Pour revenir à Augusta, un contre-exemple marquant a été fourni par l’Américain Will Zalatoris l’an dernier : pour sa première participation à Augusta, il a terminé seul deuxième, à un coup d’Hideki Matsuyama.
« Ça se joue principalement au putting »
Le mythe
À Augusta, on peut voir son putt finir dans l’eau. Même quand on est le plus grand et qu’on est sur la route d’une quatrième veste verte, comme Tiger Woods en 2005.
Bref, à Augusta, sans un putter affûté comme la care d’un ski, vous n’irez jamais loin. Les greens bosselés et ultra-rapides vont feront payer la moindre imprécision, avec pour possibles conséquences de vous mettre hors-course, ou de vous rendre grotesque devant le monde entier (voire les deux).
Les chiffres
Ne nous cachons pas les choses : oui, le putting est très important à Augusta. Est-il pour autant ce qu’il y a de plus décisif ? À en croire les statistiques de strokes gained, non. Il y a plus fondamental encore.
Le strokes gained est un compartiment statistique qui tente de mesurer combien de coups un joueur gagne ou perd sur l’ensemble du champ. Il peut être calculé de manière générale sur 18 trous, ou découpé entre les différents secteurs de jeu. Ainsi, le PGA Tour distingue désormais quatre catégories : driving, approach (attaques de green), around the green (petit jeu autour du green) et putting. Et là, surprise : les sept derniers vainqueurs en date du Masters ont gagné leurs coups davantage sur les attaques de green (36 %) qu’au putting (33,6 %).
Pire encore : sur les 28 tours joués par ces sept vainqueurs, le strokes gained au putting est négatif. Le reste du champ a, en moyenne, mieux putté qu'eux. Autrement dit, les greens d’Augusta punissent surtout les balles arrivant dans les mauvaises zones que les balles mal puttées.
« À Augusta, on peut rater le fairway, il n’y a pas de rough »
Le mythe
Les participants au Masters ont tous au moins une certitude : ils ne trouveront jamais de foin au bord du parcours pour avaler leur balle comme sur les links écossais. Certes, l’herbe est tondue moins rase de part et d’autre des fairways, mais la deuxième coupe n’est jamais très sévère. Par ailleurs, quelques trous présentent des pistes franchement larges, surtout pour les meilleurs joueurs du monde. D’où l’idée reçue que le driving ne fait pas une différence fondamentale à Augusta.
Les chiffres
Pour le coup, ce mythe-ci trouve de solides fondations statistiques. Sur 7 des 14 trous d’Augusta où le driving entre en ligne de compte, la différence du taux de birdies ou mieux entre les joueurs ayant touché le fairway et ceux l’ayant raté est de moins de dix points de pourcentage. Autrement dit, la "pénalité" en cas de fairway loupé est l’une des plus basses de la saison sur le PGA Tour.
Autre chiffre parlant : depuis 2010, les joueurs ayant fini dans le top 10 du Masters ont touché en moyenne 9,6 fairways par partie. Tous leurs autres collègues à avoir terminé les quatre tours affichent un score de… 9,5. Vraiment pas de quoi faire une différence notable. Ceci dit, rough ou pas rough, les pins seront toujours capables de vous boucher la vue vers le green.
# # # #
QUESTIONS ▸
a: Citez le passage du document source qui commence par « Bref, à Augusta, sans » et se poursuit jusqu'à « (voire les deux). » inclus.
b: Répondez aux questions suivantes à partir du document source :
(i) Quel classement Will Zalatoris a-t-il obtenu lors de sa première participation à Augusta ?
(ii) Combien de catégories de strokes gained le PGA Tour distingue-t-il désormais ?
(iii) Depuis 2010, combien de fairways par partie les joueurs ayant fini dans le top 10 du Masters ont-ils touchés en moyenne ?
# # # #
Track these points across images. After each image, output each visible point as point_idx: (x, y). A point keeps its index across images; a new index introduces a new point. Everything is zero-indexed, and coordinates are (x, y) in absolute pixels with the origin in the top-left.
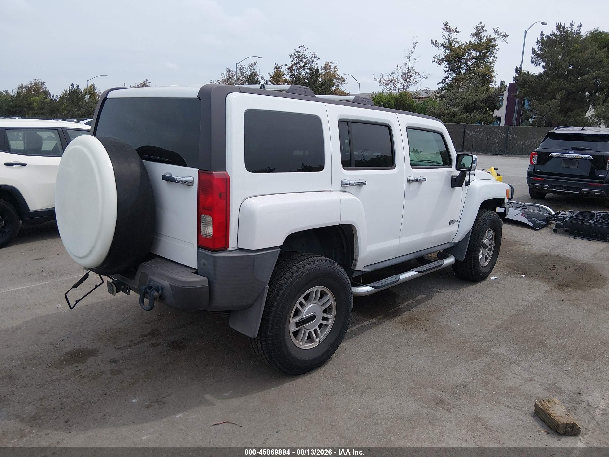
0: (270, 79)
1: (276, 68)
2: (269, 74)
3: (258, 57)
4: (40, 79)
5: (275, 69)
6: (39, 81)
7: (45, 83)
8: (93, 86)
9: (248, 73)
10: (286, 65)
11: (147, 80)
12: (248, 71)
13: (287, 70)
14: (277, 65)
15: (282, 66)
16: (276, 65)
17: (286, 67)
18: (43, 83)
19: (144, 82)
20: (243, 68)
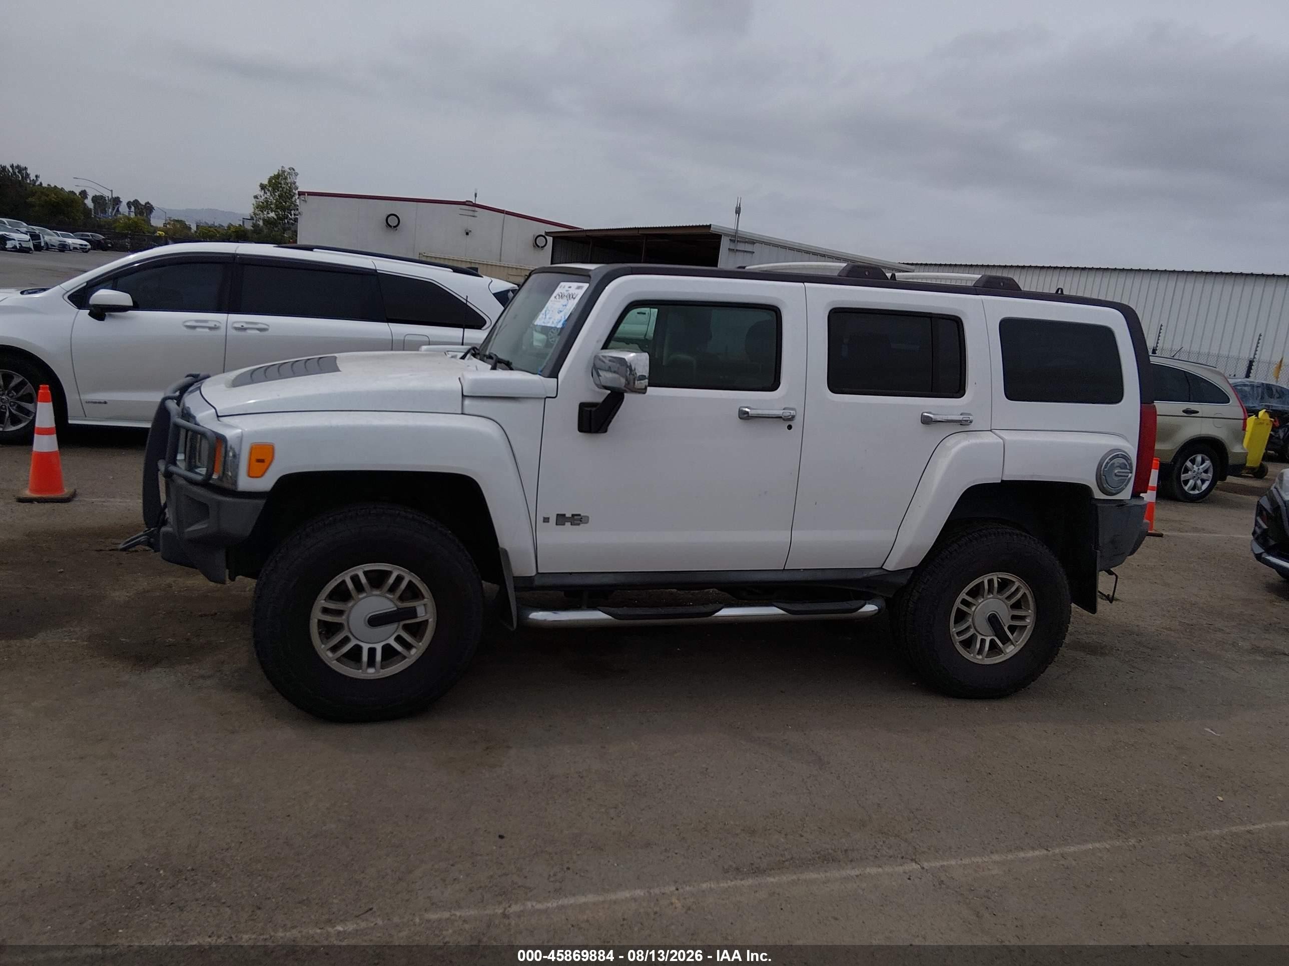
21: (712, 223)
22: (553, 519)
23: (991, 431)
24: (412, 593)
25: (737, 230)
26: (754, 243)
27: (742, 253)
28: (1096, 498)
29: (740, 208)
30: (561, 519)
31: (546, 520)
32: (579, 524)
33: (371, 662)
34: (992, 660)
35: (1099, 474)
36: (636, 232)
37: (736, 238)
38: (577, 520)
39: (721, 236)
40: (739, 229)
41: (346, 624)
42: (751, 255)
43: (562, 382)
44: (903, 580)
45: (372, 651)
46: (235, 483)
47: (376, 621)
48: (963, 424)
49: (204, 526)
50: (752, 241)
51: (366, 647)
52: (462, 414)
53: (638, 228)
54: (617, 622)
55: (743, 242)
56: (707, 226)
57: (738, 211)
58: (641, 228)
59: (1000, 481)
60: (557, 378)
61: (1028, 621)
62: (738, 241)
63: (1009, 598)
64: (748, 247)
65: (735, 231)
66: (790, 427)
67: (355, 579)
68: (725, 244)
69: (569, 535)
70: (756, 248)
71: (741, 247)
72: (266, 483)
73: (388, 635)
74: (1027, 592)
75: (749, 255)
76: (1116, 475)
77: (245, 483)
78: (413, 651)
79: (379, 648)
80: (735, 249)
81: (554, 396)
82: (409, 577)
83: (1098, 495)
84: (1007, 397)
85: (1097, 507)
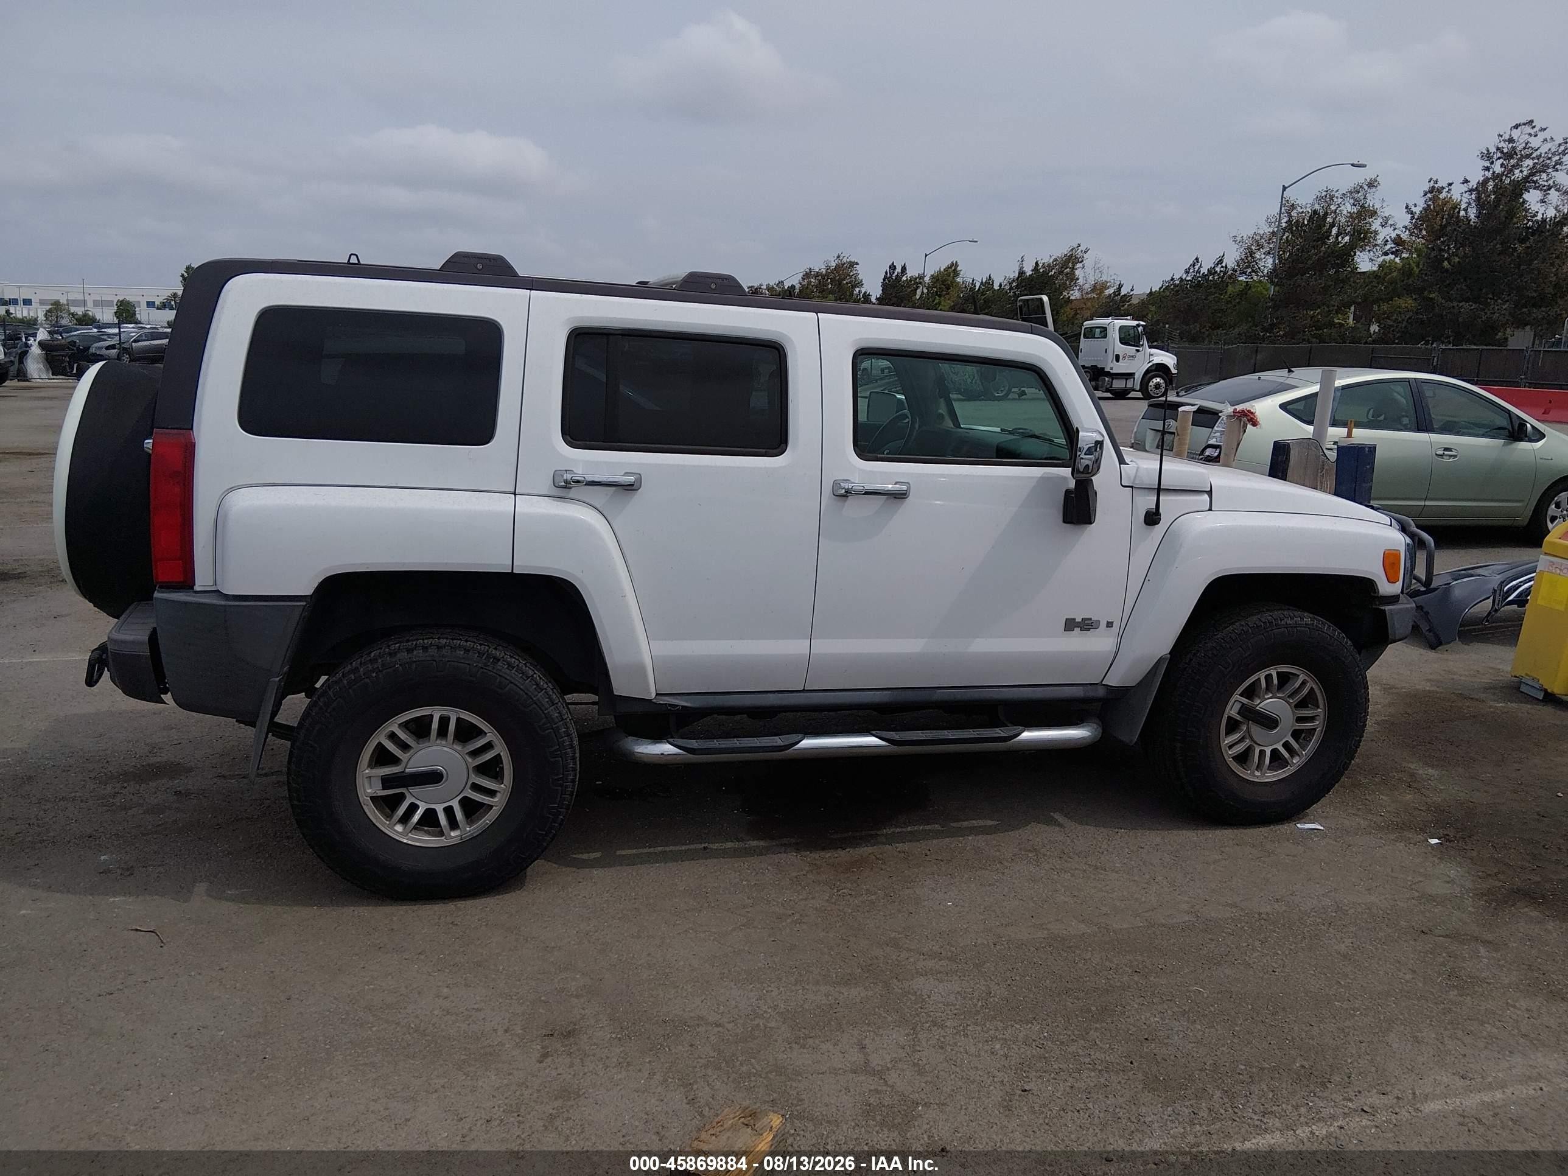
0: (1407, 223)
1: (1431, 191)
2: (1407, 208)
3: (1353, 165)
4: (849, 256)
5: (1429, 195)
6: (845, 260)
7: (857, 264)
8: (953, 268)
9: (1348, 208)
10: (1466, 181)
11: (1079, 245)
12: (1347, 204)
13: (1467, 195)
14: (1436, 182)
15: (1450, 184)
16: (1432, 183)
17: (1465, 188)
18: (852, 265)
19: (1072, 250)
20: (1332, 198)
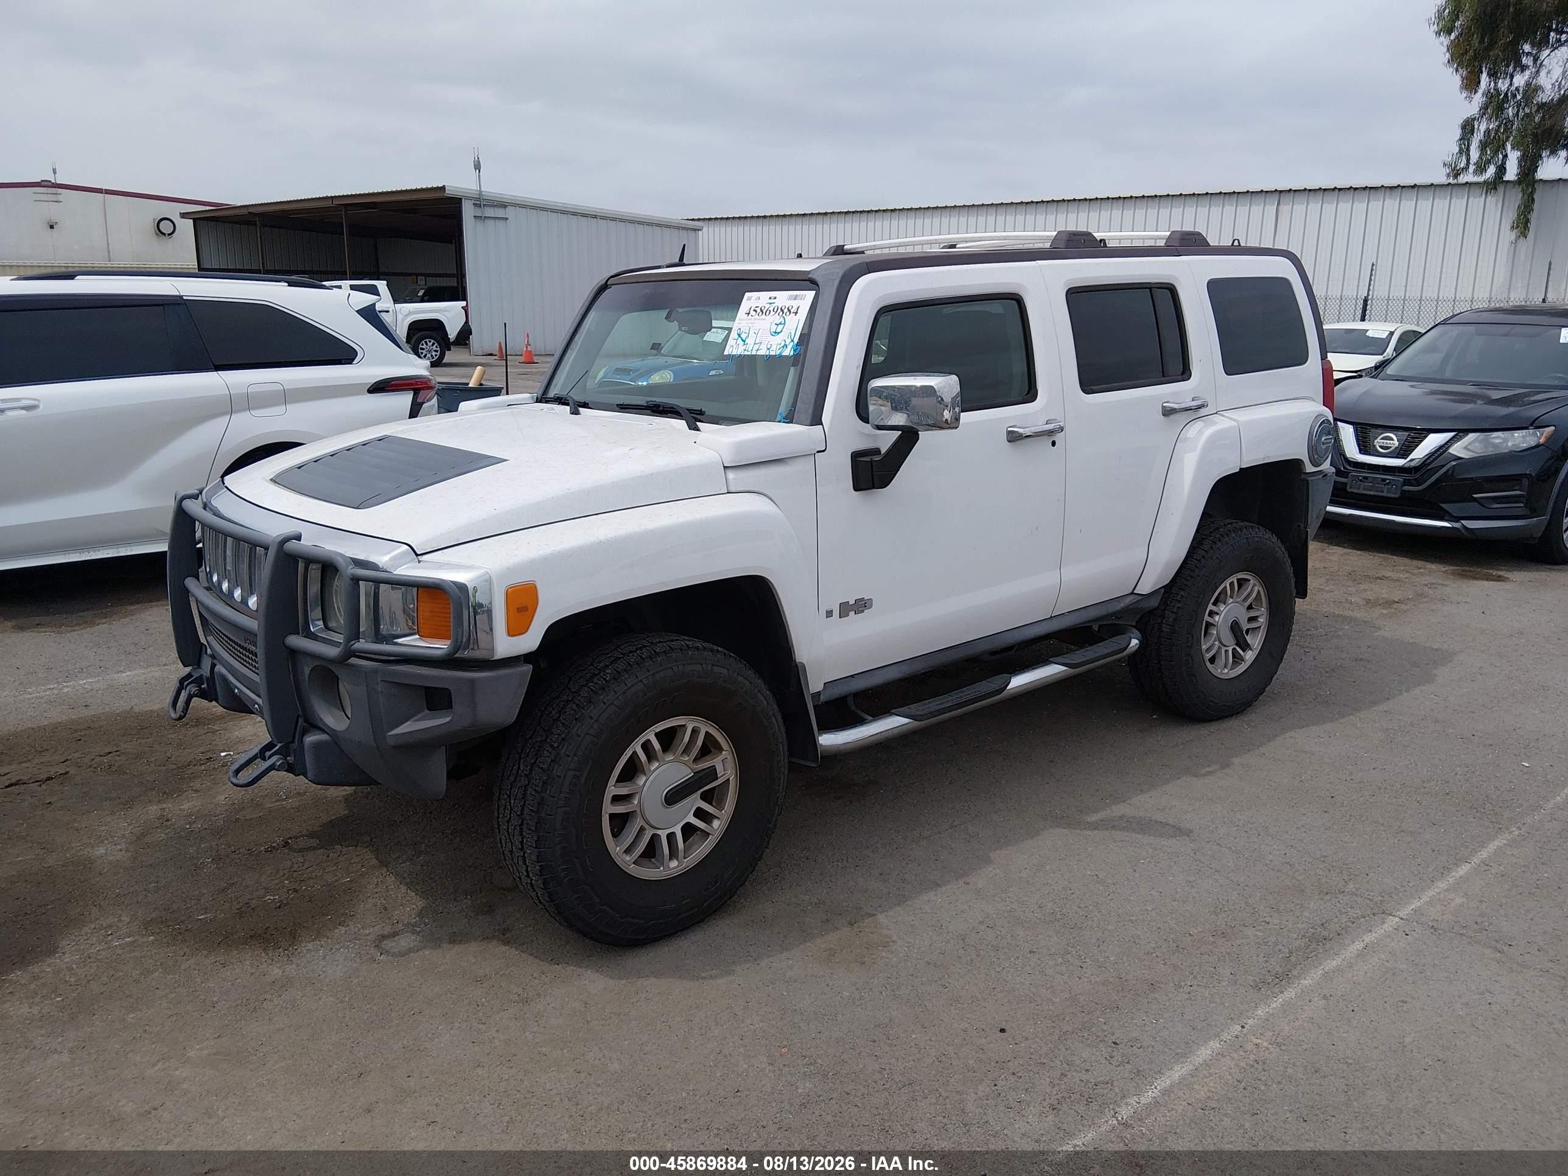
21: (446, 184)
22: (836, 613)
23: (1216, 413)
24: (709, 748)
25: (481, 191)
26: (505, 207)
27: (493, 221)
28: (1307, 471)
29: (479, 162)
30: (845, 609)
31: (829, 614)
32: (863, 611)
33: (673, 854)
34: (1238, 670)
35: (1310, 445)
36: (329, 204)
37: (481, 201)
38: (861, 606)
39: (461, 199)
40: (482, 190)
41: (638, 811)
42: (504, 221)
43: (829, 431)
44: (1154, 603)
45: (671, 837)
46: (492, 650)
47: (674, 797)
48: (1195, 410)
49: (448, 719)
50: (503, 205)
51: (663, 834)
52: (728, 493)
53: (332, 198)
54: (917, 723)
55: (490, 206)
56: (441, 187)
57: (477, 167)
58: (335, 197)
59: (1238, 470)
60: (822, 424)
61: (1261, 620)
62: (484, 205)
63: (1245, 600)
64: (500, 212)
65: (478, 193)
66: (1054, 444)
67: (647, 746)
68: (468, 211)
69: (857, 627)
70: (510, 212)
71: (489, 212)
72: (531, 641)
73: (686, 812)
74: (1261, 589)
75: (501, 223)
76: (1323, 443)
77: (505, 645)
78: (716, 824)
79: (678, 830)
80: (483, 216)
81: (824, 448)
82: (705, 727)
83: (1309, 468)
84: (1227, 374)
85: (1307, 481)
# # # #
RÉSULTATS PAR TÂCHE ▸
a:
Bref, à Augusta, sans un putter affûté comme la care d’un ski, vous n’irez jamais loin. Les greens bosselés et ultra-rapides vont feront payer la moindre imprécision, avec pour possibles conséquences de vous mettre hors-course, ou de vous rendre grotesque devant le monde entier (voire les deux).

b:
(i) Il a terminé seul deuxième, à un coup d'Hideki Matsuyama.
(ii) Quatre : driving, approach, around the green et putting.
(iii) 9,6 fairways par partie.